** GOAL OF THE EXERCISE **
The answer must be every line from the listing that holds the string "OSCE".

** LISTED ENTRIES **

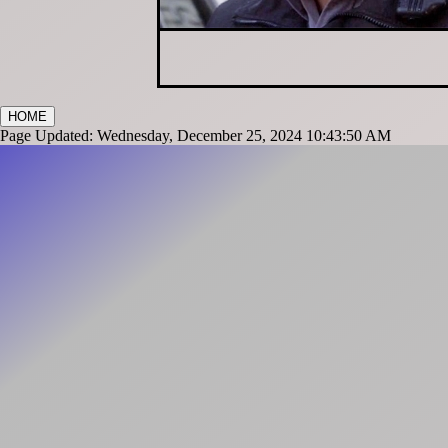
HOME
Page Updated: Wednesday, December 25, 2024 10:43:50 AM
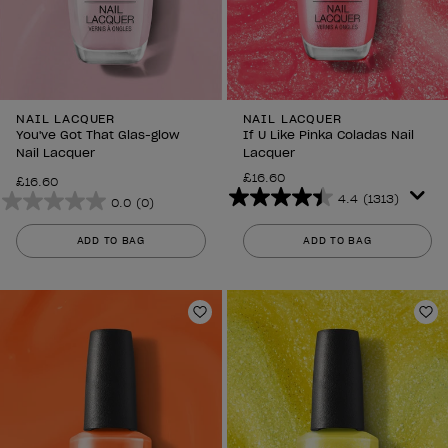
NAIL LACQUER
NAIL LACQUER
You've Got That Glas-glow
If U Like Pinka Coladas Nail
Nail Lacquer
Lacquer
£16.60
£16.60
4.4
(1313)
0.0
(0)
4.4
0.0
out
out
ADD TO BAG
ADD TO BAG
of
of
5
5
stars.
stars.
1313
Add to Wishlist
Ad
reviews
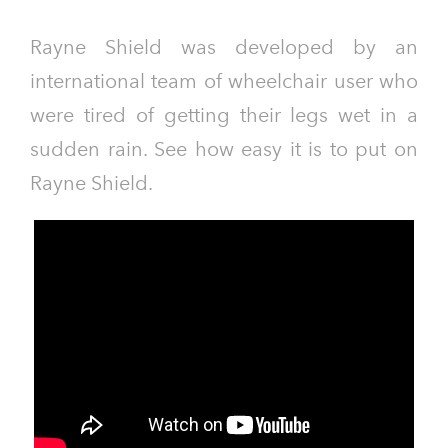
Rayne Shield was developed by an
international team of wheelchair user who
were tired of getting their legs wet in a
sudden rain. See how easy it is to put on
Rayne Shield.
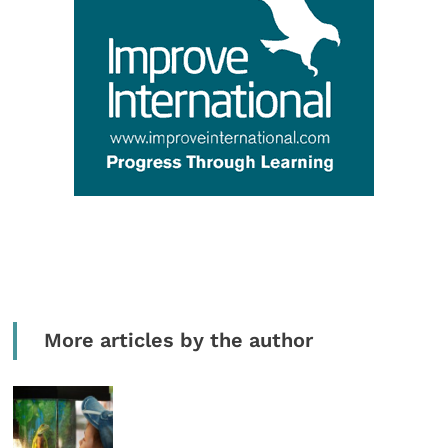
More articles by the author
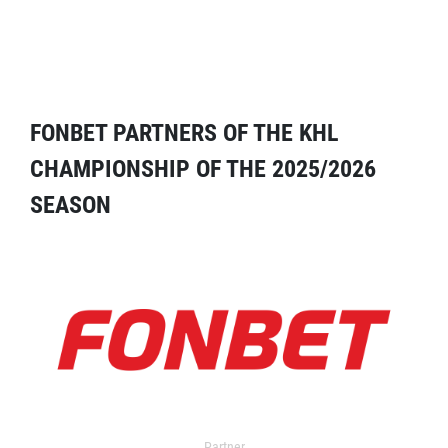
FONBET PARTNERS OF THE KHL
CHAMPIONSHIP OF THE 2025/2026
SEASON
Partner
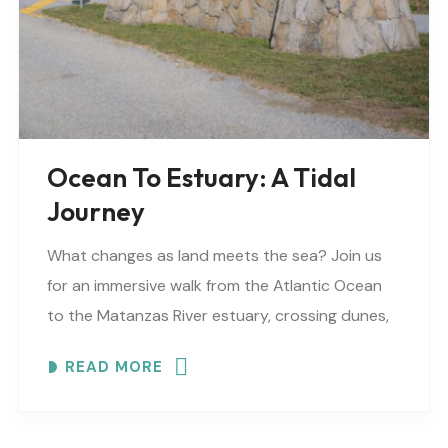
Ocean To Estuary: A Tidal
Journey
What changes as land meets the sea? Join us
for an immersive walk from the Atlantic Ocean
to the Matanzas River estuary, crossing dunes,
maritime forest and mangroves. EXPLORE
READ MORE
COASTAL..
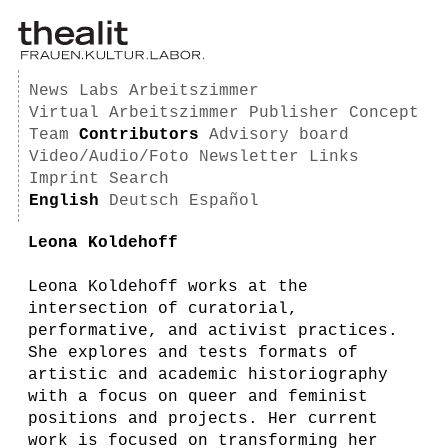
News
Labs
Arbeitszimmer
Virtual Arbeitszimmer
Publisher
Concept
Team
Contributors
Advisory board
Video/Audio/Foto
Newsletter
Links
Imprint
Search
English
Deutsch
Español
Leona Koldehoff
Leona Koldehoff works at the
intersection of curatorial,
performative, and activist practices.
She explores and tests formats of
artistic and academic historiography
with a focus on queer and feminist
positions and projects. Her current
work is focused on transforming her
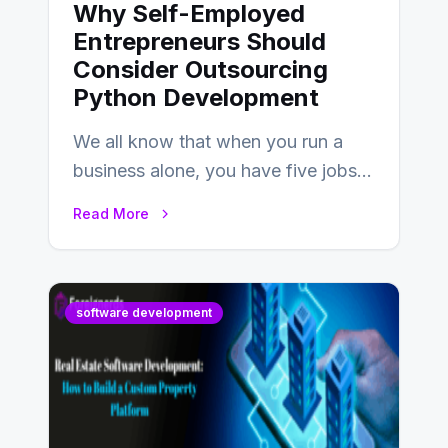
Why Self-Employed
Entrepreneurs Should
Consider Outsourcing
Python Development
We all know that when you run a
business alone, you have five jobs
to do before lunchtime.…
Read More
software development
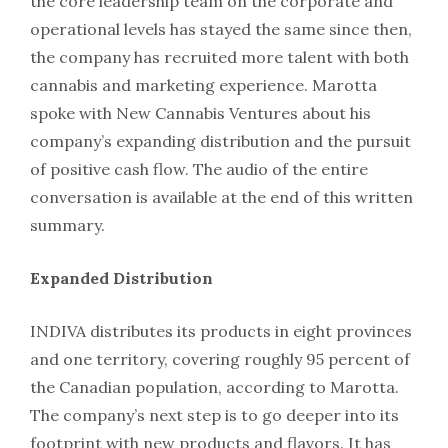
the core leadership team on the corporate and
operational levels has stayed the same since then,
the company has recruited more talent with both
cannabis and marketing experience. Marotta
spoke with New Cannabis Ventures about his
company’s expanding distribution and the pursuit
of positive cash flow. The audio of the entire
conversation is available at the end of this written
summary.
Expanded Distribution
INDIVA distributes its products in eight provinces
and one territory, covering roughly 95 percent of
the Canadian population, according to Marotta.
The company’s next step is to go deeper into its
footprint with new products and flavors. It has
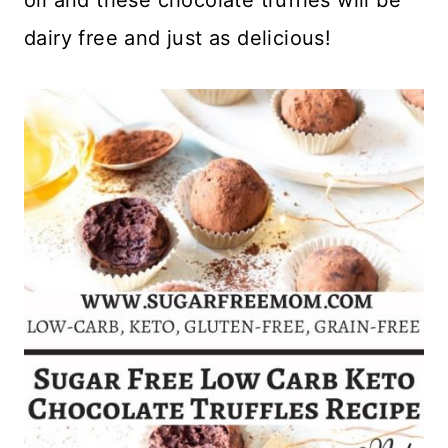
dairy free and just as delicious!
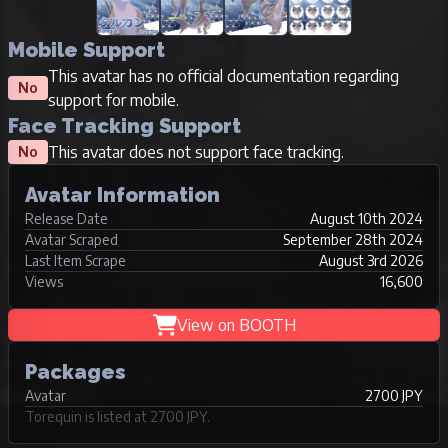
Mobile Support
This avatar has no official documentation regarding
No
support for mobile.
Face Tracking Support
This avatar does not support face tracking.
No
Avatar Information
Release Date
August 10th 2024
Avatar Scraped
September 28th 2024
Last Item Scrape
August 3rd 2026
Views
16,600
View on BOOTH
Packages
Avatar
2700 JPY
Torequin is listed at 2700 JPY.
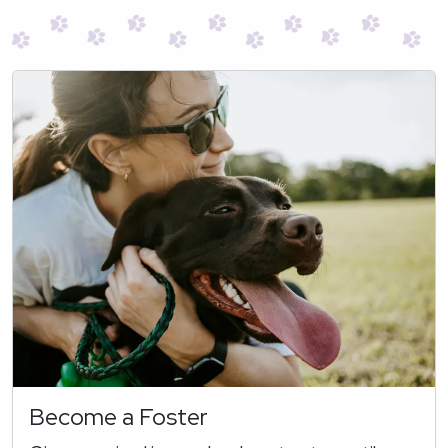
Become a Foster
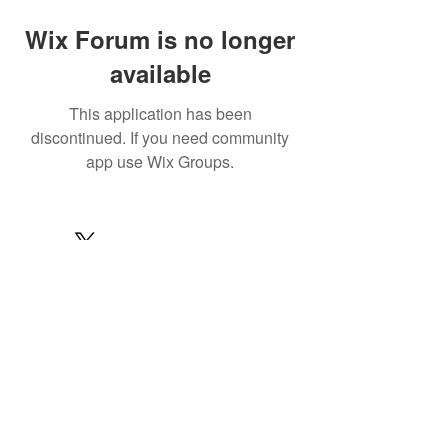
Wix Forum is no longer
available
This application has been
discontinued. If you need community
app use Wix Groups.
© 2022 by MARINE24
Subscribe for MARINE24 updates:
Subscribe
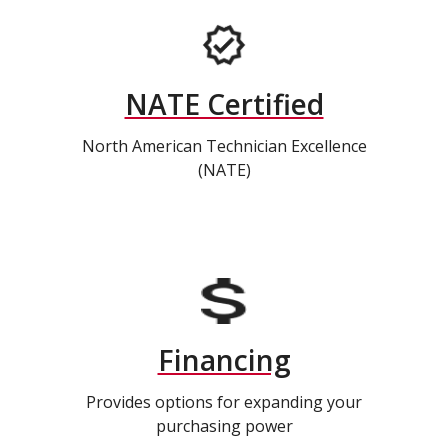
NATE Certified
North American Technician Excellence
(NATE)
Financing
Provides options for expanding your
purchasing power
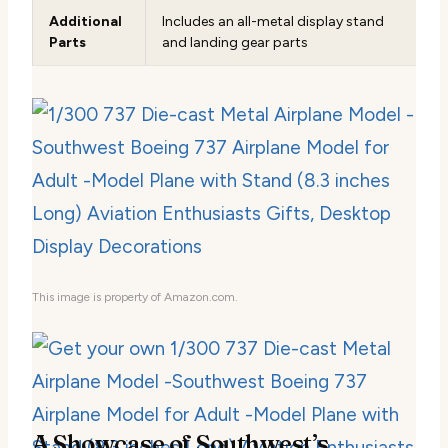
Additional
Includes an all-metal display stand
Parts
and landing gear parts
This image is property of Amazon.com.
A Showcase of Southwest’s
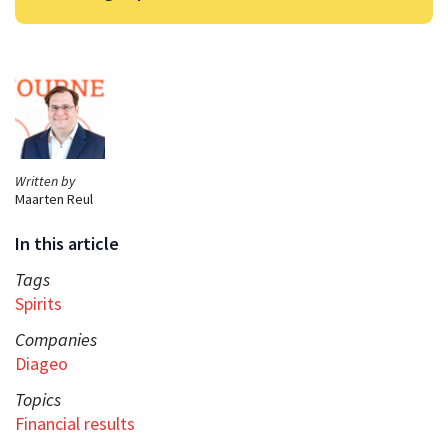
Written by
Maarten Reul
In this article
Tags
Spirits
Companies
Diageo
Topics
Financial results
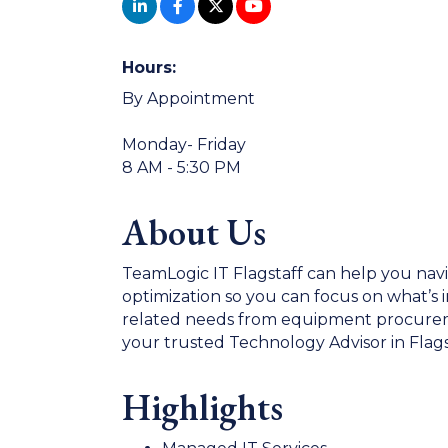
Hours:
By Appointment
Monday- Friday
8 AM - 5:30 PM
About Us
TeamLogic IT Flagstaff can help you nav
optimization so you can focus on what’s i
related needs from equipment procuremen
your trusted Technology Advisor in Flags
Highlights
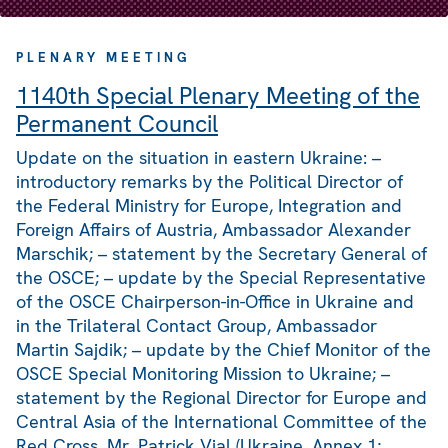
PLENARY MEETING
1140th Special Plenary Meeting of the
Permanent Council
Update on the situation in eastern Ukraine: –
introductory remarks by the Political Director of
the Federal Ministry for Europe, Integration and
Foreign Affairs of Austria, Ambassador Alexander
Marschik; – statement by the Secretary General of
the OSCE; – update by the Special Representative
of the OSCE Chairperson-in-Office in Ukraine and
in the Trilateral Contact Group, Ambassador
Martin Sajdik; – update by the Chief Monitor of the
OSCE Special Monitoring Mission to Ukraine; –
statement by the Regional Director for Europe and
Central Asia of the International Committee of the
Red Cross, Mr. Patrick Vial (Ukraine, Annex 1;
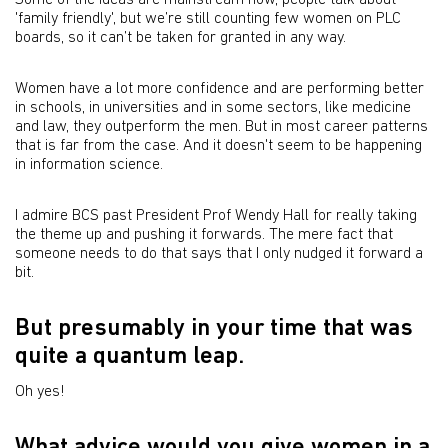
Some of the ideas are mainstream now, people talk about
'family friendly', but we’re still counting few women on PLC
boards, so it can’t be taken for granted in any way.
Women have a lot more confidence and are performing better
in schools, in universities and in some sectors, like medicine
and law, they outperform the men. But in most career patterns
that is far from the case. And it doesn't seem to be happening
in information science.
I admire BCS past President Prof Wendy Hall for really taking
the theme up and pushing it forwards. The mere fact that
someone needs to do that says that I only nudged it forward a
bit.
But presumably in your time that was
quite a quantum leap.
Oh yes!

** RESPONSE AREA **
the OSCE; – update by the Special Representative
of the OSCE Chairperson-in-Office in Ukraine and
OSCE Special Monitoring Mission to Ukraine; –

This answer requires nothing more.